Secondo la Pra, che ha condotto gli esercizi di stress sulle banche britanniche, ha consigliato l’introduzione di un common equity Tier 1 leverage ratio del 3% del capitale complessivo. Traduzione: il coefficiente di leva finanziaria non deve superare il common equity Tier 1. Quest’ultimo è costituito, secondo gli standard di Basilea III, dalla somma algebrica di: azioni ordinarie emesse dalla banca (o strumenti con valore analogo), sovrapprezzo delle azioni derivante dall’emissione di strumenti ricompresi nel common equity Tier 1, riserve di utili, riserve da valutazione e altre riserve, azioni ordinarie emesse da filiazioni consolidate della banca e detenute da soggetti terzi, aggiustamenti regolamentari applicati nel calcolo del coefficiente totale. Un obiettivo forse troppo ambizioso per le banche britanniche, avvisa Fitch. Lo stress è ancora elevato e le operazioni di pulizia di King devono essere continuate da Carney, ha detto l’agenzia di rating. Un compito non facile.

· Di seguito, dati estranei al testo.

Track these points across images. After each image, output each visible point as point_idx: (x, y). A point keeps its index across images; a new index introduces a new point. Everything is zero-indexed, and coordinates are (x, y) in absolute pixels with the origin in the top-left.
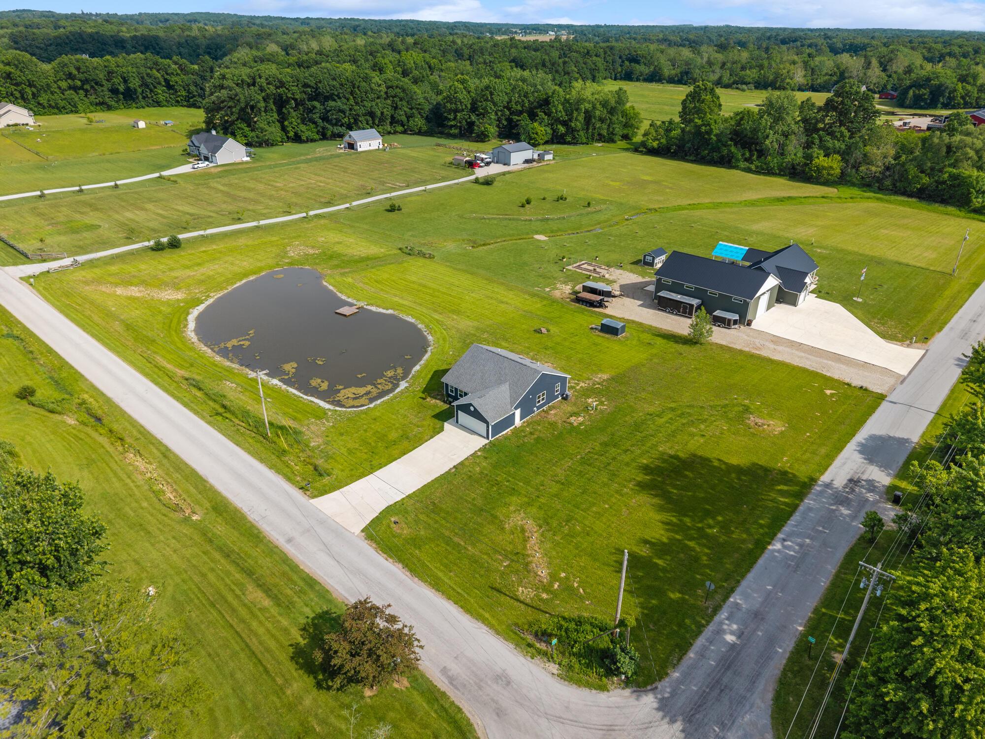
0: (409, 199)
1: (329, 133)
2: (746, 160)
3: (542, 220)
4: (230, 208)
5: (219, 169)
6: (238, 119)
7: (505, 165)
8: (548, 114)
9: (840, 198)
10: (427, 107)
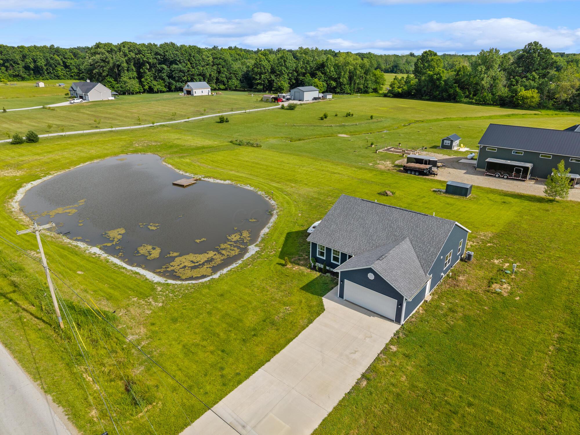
0: (234, 116)
1: (173, 87)
2: (467, 97)
3: (340, 126)
5: (90, 104)
6: (107, 76)
7: (299, 100)
8: (324, 73)
9: (548, 115)
10: (240, 74)
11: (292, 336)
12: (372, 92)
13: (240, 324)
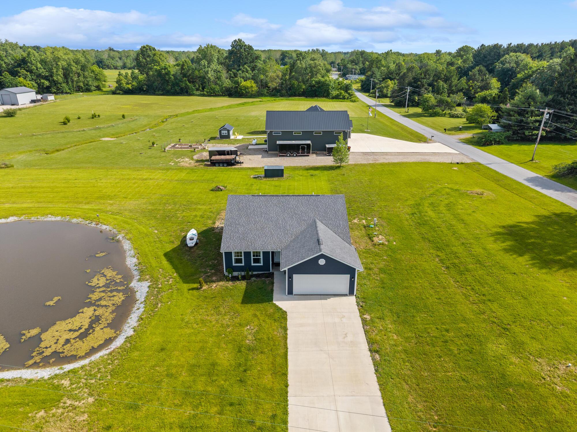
3: (95, 129)
7: (13, 105)
9: (269, 101)
11: (283, 351)
12: (95, 90)
13: (220, 368)
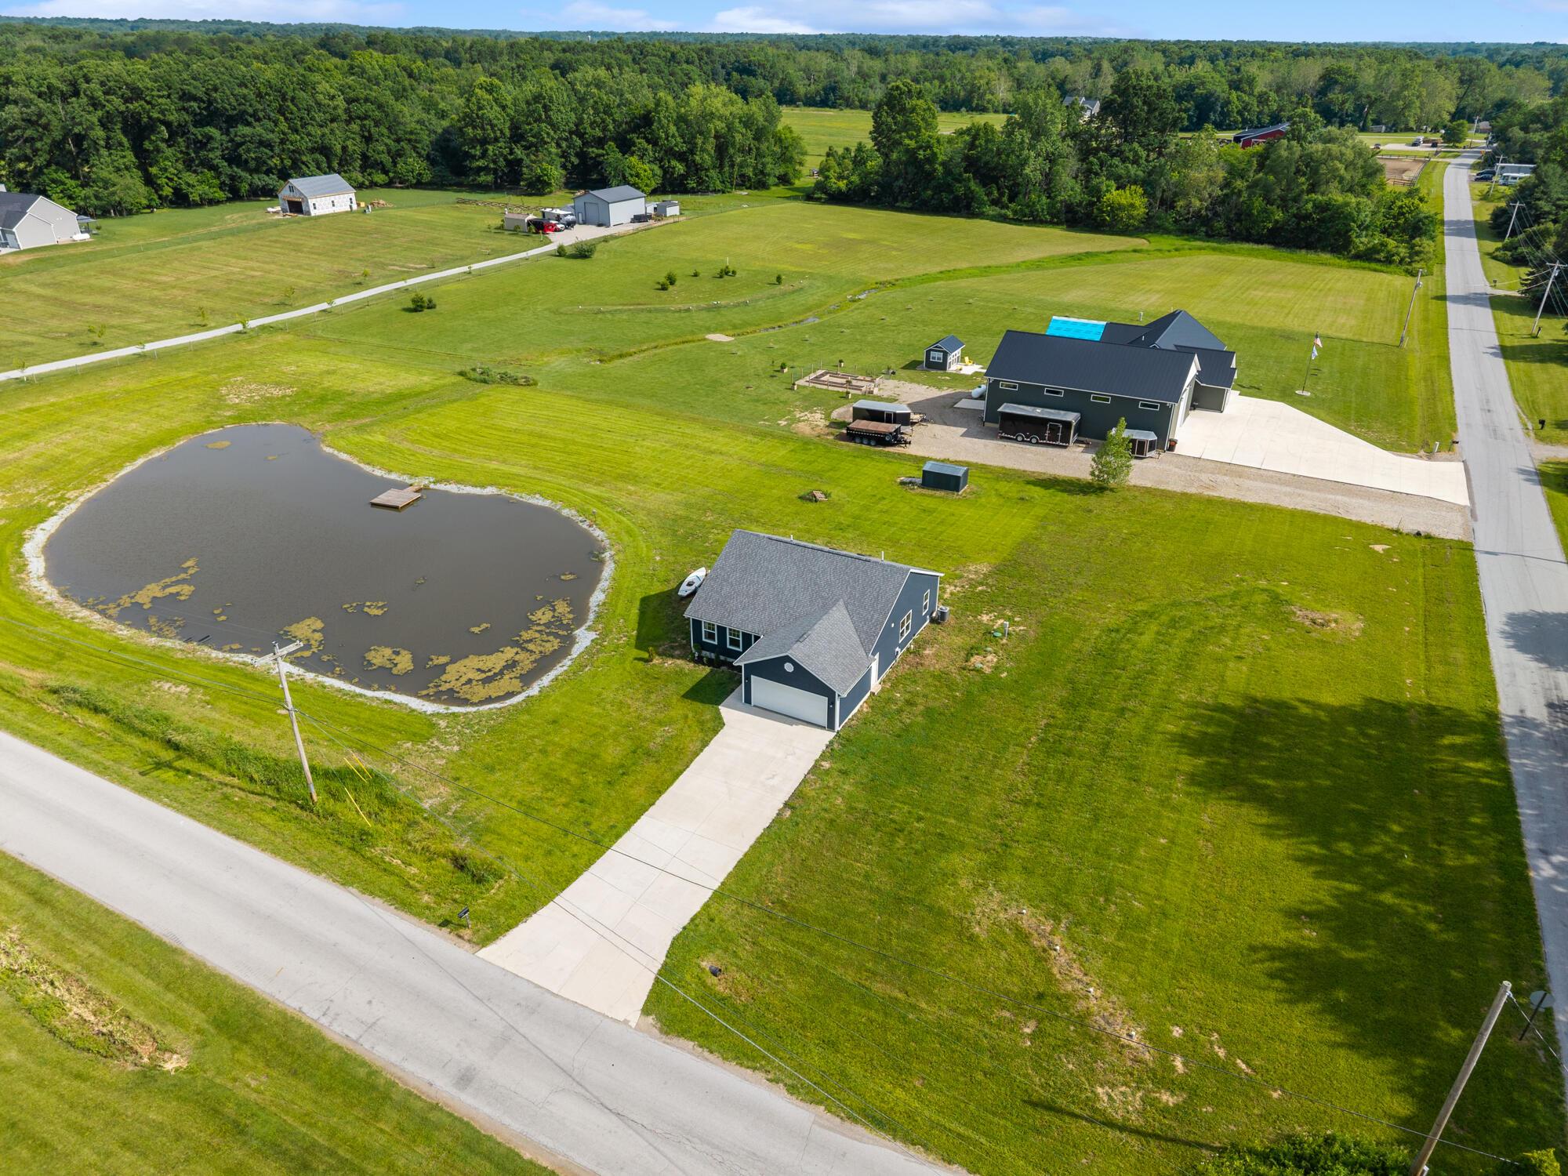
0: (444, 288)
1: (244, 188)
2: (995, 203)
3: (709, 309)
4: (68, 325)
5: (25, 258)
6: (48, 165)
7: (600, 225)
8: (654, 142)
11: (680, 768)
12: (776, 185)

Come se non bastasse, Carney ha di fronte l’immenso universo della finanza over the counter, ovvero non regolamentata. Anche questa fa parte dello shadow banking, il cui valore ha superato i picchi del 2007. Come presidente del Financial stability board, Carney ha analizzato a fondo i flussi di capitale che hanno lasciato le mete finanziarie tradizionali, oggetto di una regolamentazione finanziaria più spinta dalle esigenze politiche piuttosto che da logiche interne di riduzione dei rischi, fra il 2007 e il 2012. Il suo compito sarà quello di ridurre gli squilibri? Probabilmente sì, ma per farlo ci sono due strade: chiudere il sistema o scendere a compromessi con il resto del mondo. E non è detto che la Bank of England sia disposta alla seconda opzione.

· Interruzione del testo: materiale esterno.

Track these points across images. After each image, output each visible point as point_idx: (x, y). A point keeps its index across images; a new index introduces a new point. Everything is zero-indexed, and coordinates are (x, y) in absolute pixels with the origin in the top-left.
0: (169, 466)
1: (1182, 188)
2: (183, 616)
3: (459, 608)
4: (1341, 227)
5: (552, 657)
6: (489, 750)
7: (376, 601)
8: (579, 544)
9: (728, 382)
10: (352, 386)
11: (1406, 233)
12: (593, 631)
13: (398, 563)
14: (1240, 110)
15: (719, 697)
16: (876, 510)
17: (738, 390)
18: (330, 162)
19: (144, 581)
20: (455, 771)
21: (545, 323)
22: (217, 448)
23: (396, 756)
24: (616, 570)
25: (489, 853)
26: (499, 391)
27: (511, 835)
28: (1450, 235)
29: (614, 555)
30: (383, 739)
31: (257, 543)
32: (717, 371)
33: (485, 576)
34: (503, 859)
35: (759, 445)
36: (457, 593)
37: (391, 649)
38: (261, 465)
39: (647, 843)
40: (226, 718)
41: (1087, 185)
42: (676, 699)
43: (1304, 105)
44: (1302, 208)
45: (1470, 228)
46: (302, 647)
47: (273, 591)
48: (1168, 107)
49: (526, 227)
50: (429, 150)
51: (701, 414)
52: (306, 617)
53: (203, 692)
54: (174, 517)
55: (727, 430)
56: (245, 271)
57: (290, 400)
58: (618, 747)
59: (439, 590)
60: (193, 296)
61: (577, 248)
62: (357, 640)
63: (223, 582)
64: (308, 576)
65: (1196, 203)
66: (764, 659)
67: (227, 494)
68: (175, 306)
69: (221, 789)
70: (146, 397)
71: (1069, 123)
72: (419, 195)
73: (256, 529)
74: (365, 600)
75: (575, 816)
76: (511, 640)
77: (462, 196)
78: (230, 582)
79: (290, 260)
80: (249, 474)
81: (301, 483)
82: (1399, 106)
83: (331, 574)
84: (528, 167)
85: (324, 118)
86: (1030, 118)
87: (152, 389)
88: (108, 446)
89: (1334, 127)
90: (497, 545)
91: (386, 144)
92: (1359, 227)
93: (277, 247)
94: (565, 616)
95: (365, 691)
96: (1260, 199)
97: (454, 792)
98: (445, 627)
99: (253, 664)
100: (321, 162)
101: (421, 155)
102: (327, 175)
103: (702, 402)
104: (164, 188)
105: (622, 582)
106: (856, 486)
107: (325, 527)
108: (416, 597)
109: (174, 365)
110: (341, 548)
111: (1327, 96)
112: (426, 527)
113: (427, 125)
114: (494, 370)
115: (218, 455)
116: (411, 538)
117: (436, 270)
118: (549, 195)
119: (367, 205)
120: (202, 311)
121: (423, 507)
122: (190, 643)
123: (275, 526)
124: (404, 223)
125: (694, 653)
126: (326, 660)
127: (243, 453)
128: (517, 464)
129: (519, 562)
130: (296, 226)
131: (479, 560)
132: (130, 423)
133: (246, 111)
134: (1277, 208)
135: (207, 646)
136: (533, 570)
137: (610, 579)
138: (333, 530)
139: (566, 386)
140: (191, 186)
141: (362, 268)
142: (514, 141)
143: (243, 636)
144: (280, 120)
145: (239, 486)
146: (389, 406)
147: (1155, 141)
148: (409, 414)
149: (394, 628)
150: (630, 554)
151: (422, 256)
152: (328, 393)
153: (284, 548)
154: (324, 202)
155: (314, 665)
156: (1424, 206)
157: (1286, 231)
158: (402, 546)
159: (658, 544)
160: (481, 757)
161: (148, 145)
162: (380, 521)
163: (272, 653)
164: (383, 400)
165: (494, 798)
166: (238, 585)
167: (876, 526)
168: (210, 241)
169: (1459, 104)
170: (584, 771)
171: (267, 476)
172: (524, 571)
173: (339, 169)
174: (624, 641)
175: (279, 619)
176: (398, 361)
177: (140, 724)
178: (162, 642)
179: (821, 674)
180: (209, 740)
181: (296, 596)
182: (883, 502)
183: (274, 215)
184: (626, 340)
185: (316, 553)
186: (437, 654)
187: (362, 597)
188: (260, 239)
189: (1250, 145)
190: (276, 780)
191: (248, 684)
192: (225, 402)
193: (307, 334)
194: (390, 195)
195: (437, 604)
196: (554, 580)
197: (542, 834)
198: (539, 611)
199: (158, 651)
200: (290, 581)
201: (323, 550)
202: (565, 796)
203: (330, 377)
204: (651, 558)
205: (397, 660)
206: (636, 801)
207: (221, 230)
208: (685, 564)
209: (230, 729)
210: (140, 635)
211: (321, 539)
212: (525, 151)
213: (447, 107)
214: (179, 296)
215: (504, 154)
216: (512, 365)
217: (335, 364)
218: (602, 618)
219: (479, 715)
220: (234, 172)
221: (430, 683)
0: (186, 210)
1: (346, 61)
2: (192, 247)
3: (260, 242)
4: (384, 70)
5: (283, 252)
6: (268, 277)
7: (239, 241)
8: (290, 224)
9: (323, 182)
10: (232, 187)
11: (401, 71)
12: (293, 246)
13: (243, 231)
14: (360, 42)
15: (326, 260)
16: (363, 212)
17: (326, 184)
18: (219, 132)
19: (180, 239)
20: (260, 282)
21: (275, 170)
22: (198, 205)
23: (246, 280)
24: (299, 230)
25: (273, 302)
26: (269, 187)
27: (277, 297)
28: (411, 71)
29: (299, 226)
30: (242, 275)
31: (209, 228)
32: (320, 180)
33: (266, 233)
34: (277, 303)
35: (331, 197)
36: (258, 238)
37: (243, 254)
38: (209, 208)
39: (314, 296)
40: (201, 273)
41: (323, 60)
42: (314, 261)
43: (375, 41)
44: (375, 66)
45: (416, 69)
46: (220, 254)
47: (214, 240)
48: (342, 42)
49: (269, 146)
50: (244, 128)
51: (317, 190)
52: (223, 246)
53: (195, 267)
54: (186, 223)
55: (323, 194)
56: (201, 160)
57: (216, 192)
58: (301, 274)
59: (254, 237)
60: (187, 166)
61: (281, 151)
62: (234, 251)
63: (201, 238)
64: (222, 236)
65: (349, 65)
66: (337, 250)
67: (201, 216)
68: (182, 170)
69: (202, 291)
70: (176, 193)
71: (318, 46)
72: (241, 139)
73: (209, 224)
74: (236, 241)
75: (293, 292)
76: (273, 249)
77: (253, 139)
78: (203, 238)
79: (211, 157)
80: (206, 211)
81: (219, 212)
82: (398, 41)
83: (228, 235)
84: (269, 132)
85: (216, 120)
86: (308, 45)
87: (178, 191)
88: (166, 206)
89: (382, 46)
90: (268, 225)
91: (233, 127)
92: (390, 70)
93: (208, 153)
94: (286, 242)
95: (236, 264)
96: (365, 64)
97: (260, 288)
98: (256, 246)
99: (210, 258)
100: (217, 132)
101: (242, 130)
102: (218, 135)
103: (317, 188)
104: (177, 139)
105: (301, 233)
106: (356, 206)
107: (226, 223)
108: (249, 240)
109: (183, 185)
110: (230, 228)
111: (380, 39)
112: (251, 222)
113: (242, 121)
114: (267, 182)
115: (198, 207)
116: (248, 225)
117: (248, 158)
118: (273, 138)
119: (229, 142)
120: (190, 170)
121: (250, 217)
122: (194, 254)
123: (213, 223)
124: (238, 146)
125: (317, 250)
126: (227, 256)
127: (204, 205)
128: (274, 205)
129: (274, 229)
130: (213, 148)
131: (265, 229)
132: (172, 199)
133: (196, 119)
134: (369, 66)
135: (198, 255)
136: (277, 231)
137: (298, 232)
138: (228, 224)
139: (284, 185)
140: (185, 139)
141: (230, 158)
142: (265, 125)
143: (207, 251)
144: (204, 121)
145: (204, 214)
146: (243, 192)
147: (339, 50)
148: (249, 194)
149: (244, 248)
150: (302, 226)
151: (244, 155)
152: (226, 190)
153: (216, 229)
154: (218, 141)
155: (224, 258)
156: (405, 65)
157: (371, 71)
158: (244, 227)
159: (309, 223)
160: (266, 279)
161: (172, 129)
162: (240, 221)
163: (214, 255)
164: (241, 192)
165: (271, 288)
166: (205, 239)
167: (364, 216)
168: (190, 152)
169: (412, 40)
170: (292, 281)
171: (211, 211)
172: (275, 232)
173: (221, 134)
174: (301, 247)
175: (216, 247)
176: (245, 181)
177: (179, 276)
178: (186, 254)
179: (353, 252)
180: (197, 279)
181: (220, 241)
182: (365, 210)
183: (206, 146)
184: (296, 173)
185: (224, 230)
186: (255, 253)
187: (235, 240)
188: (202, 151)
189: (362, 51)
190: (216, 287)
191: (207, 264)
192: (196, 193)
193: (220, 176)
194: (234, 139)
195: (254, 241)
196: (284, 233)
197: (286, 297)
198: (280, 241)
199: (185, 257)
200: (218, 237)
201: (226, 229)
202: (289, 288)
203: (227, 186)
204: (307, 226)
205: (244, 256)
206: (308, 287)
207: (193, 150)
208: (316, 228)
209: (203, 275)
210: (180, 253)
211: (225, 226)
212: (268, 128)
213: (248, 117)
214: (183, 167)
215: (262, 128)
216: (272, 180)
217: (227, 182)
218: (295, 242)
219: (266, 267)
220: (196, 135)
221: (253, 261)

Dopo un banchiere senza peli sulla lingua come King, la Old Lady forse non è pronta per Carney. Tutto dipenderà dal canadese, considerato negli ambienti finanziari il miglior banchiere centrale del mondo insieme a Mario Draghi. Con un’economia zigzagante e con una finanza che ha ricominciato a giocare con gli eccessi, Carney non avrà vita facile. Coraggio, creatività e lungimiranza dovranno essere le sue armi. Altrimenti la Old Lady di Threadneedle Street potrebbe chiudersi ancora di più. Qualcuno lo chiamerebbe protezionismo finanziario, ma forse sarebbe solo spirito di autoconservazione.